A peine sèche, L'après-midi aux Tuileries a été achetée au peintre en 1868 par Fritz Meyer, un banquier juif. En 1935, ses héritiers avaient été contraints de la céder à la Neue Meister Staatliche Kunstsammlungen de Dresde, qui l'exposa pendant 70 ans (ils furent déportés en 1942). Rendue aux descendants de ces derniers au début 2005, elle a été vendue à Londres pour 3,2 millions de livres par une association de marchands allemands et américains. Par son affinité avec le tableau de Manet, légué en 1917 par Sir Hugh Lane, le tableau de Menzel, le premier à entrer dans une collection anglaise, y avait évidemment sa place. On sait l'exigence de qualité requise pour accéder aux cimaises de ce musée et l'occasion de trouver une toile comparable en importance de cet artiste ne se reproduira peut-être pas2. Longtemps les seuls artistes représentant le XIXe siècle étaient français, mais tous les grands musées généralistes souhaitent désormais ouvrir leurs collections à d'autres pays. Depuis 25 ans, la National Gallery a acquis des œuvres de Caspar-David Friedrich, Ferdinand Olivier, Eduard Gaertner, Christoffer Wilhelm Eckersberg, Christen Købke et Akseli Gallen-Kallela3.
Michel de Piles
1. En France, ses créations furent appréciées non seulement par Degas qui le copia, mais aussi par les critiques du XIXe siècle (voir la recension du livre De Grünewald à Menzel sur ce site) et il bénéficia de plusieurs rétrospectives, du Pavillon de la ville de Paris en 1885 à celle du musée d'Orsay en 1996. Malheureusement, l'antagonisme entre la Prusse et la France , explique pourquoi les musées nationaux ne possèdent aucune de ses peintures.
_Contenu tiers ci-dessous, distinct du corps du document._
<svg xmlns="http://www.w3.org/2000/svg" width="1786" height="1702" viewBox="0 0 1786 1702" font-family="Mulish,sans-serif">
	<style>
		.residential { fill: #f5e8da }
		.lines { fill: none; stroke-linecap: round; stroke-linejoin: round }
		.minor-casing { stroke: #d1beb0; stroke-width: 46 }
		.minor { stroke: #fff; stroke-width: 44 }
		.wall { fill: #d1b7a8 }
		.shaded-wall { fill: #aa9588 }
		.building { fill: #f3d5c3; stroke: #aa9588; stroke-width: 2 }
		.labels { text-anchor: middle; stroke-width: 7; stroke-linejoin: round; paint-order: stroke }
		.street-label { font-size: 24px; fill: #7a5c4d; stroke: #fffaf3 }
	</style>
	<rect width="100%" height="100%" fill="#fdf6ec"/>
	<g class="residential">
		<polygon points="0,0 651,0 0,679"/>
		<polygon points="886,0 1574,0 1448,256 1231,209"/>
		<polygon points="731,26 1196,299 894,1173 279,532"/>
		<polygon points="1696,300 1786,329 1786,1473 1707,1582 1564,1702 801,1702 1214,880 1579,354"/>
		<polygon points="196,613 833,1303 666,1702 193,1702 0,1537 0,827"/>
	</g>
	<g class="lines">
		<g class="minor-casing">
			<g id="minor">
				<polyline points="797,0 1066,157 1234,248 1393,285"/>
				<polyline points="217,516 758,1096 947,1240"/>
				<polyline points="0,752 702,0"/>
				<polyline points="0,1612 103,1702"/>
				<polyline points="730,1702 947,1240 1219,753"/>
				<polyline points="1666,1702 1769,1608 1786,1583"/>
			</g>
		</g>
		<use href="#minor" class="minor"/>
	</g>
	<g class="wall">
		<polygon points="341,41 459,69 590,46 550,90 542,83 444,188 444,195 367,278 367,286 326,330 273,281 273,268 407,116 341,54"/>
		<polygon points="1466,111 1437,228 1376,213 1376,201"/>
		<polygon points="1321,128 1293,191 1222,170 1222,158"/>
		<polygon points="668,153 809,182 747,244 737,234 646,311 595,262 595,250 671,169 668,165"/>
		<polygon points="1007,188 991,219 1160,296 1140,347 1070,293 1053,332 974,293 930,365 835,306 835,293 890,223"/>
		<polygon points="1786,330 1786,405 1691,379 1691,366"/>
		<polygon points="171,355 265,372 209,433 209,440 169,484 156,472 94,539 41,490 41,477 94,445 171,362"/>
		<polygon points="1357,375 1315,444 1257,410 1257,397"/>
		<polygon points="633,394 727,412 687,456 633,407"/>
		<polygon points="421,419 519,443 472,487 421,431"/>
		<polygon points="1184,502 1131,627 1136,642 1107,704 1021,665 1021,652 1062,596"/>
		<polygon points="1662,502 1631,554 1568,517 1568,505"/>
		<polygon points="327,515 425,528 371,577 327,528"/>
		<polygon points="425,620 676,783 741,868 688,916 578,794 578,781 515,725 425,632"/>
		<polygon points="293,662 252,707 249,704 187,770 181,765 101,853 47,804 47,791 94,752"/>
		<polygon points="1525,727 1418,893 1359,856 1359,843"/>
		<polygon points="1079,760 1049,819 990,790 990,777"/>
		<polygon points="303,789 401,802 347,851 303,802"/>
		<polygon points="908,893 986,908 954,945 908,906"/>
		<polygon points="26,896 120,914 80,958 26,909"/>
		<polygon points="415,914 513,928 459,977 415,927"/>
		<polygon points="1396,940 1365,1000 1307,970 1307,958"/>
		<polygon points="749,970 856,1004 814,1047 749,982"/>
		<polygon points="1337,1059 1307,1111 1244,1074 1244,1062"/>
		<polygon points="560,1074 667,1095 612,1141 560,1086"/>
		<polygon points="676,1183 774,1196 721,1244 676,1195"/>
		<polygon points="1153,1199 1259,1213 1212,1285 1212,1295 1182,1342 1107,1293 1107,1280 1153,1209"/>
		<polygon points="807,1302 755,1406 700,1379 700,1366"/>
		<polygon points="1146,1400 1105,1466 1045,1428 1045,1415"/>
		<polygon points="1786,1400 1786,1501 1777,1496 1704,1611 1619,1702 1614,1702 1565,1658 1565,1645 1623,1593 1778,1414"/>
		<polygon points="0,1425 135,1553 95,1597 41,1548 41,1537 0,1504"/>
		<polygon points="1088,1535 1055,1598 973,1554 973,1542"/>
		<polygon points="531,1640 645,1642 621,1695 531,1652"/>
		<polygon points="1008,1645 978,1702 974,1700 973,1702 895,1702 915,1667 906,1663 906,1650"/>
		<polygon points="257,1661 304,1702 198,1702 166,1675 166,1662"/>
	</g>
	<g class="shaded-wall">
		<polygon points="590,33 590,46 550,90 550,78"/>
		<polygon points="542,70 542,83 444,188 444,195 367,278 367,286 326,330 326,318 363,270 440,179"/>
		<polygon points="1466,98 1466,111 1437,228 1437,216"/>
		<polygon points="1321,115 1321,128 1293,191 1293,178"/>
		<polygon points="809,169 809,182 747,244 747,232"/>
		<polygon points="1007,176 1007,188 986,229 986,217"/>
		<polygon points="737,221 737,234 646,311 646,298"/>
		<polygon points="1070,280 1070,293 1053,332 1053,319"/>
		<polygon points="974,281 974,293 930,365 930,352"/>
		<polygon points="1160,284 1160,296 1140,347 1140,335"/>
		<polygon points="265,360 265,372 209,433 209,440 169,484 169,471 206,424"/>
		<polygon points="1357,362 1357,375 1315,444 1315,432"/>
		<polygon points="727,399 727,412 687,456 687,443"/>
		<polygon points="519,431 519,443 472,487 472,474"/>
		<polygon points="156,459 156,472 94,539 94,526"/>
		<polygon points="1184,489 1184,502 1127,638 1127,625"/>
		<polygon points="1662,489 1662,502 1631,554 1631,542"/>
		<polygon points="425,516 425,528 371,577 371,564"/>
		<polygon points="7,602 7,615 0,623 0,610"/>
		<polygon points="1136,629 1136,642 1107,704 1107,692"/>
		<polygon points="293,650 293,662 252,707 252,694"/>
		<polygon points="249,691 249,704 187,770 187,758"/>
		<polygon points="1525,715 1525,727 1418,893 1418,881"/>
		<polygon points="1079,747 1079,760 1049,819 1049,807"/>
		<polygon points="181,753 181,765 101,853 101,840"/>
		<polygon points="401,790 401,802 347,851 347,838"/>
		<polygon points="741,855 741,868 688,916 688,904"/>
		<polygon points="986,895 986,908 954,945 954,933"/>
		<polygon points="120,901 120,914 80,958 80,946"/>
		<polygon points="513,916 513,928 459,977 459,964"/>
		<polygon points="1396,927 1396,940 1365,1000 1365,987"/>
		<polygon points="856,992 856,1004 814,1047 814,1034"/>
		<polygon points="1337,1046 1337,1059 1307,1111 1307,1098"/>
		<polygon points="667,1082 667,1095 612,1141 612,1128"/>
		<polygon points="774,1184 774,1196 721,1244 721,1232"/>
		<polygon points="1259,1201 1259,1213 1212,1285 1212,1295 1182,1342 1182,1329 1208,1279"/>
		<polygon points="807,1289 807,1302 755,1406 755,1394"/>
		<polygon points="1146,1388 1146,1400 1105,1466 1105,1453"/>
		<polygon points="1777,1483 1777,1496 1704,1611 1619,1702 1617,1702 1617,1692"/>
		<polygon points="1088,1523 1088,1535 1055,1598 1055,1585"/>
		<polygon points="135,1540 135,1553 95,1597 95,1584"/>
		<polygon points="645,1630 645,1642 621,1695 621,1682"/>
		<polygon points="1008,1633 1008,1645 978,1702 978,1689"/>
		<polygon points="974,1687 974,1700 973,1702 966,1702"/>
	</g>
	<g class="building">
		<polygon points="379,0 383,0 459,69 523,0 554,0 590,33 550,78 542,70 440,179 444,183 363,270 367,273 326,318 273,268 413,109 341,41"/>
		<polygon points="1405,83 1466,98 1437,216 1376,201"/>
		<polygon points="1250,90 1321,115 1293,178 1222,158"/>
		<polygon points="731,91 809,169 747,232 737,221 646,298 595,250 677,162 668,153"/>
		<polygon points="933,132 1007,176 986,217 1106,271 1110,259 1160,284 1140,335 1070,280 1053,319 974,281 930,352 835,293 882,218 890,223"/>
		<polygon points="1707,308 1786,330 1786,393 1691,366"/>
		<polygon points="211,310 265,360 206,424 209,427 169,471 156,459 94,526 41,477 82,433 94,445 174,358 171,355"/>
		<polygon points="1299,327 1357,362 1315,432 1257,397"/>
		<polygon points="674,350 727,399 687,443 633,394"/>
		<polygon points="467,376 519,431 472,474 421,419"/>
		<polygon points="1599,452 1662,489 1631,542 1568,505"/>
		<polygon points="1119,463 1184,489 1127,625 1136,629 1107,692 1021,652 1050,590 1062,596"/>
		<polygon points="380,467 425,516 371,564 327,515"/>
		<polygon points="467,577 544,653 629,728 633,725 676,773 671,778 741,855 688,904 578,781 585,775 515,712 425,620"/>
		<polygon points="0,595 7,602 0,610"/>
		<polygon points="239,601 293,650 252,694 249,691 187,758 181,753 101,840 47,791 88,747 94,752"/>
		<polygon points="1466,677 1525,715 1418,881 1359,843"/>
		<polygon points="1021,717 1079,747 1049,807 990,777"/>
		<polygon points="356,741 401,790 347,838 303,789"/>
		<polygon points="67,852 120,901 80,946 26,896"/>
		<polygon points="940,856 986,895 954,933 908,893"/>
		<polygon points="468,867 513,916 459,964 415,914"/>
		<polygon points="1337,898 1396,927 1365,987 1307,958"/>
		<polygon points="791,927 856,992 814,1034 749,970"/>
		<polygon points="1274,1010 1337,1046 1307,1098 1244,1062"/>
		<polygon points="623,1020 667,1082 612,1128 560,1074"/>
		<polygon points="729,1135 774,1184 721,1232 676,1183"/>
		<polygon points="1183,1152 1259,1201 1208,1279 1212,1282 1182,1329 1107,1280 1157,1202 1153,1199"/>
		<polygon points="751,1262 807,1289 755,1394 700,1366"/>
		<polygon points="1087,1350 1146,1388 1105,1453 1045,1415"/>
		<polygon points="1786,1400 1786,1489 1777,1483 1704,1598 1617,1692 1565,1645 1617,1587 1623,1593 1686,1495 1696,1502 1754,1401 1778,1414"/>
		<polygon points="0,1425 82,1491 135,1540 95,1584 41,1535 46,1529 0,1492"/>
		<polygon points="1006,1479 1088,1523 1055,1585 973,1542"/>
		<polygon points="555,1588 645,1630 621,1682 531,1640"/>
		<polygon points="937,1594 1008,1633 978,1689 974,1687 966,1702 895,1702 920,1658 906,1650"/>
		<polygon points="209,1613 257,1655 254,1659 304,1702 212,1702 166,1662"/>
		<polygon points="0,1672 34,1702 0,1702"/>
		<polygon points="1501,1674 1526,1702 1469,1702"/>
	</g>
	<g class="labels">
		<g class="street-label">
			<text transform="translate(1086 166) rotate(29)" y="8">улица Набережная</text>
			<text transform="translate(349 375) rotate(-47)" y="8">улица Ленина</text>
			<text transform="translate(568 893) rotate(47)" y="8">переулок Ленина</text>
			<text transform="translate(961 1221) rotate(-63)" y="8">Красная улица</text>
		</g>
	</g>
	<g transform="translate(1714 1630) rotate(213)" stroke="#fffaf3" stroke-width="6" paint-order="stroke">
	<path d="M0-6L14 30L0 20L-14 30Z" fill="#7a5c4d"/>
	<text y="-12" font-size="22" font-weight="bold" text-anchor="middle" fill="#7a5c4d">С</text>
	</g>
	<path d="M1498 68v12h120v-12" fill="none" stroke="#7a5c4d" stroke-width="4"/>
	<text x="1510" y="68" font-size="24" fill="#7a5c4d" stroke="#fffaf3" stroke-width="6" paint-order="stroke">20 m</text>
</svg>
2. L'importance européenne de Menzel a encore récemment été réaffirmée par l'ouverture du musée personnel qui lui est consacré à l'intérieur même de la Alte Nationalgalerie de Berlin (cette aile est d'ailleurs assez ratée).
3.Plus étonnant encore, une ouverture vers le Sud est tentée depuis l'année dernière, avec le prêt d'une Suzanne du peintre romantique italien Hayez. En effet, cette politique de diversification du XIXe siècle, à Washington, à New-York, à Chicago, au Louvre et à Orsay, s'applique essentiellement aux artistes du nord de l'Europe et presque jamais aux peintres italiens ou espagnols.